Posted on 04/11/2003 5:00:54 AM PDT by rickmichaels
This is not the way some "experts" said the U.S.-led war for liberating Iraq would unfold: a military campaign of astonishing speed with a minimum of casualties, given the lethality of the weapons. So many of the experts derided this as a fantasy of the warmongers.
There was supposed to be, according to these experts - we shall not embarrass them by mentioning their names - a grotesque carnage of innocent civilians. It would be a war with the scenario of hell gratuitously visited upon Iraqis: cities reduced to rubble; an unprecedented humanitarian crisis following fierce battles.
However, there were those who disagreed with these predictions, knowing Saddam Hussein's Iraq was one huge gulag that would fold with a sufficiently determined knock from the outside.
The huge question that looms above the debris of expert opinions is why so many pundits have been so frequently wrong - i.e., when assessing the wars in Kosovo and Afghanistan. Their record would have demanded they proceed with caution instead of making more erroneous predictions.
The answer is as old as the history of freedom.

### AVAILABLE DATA
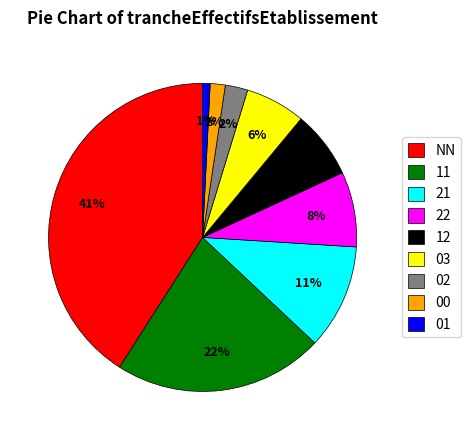

The 22 slice represents 8% of the pie. True or false?

True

### WHAT THE TASK REQUIRES
Please write out the Iraq war commentary word for word between "However, there were" and "more erroneous predictions.", inclusive. The lines have no connection to the Iraq war commentary.

### EXERCISE SOLUTION
However, there were those who disagreed with these predictions, knowing Saddam Hussein's Iraq was one huge gulag that would fold with a sufficiently determined knock from the outside.
The huge question that looms above the debris of expert opinions is why so many pundits have been so frequently wrong - i.e., when assessing the wars in Kosovo and Afghanistan. Their record would have demanded they proceed with caution instead of making more erroneous predictions.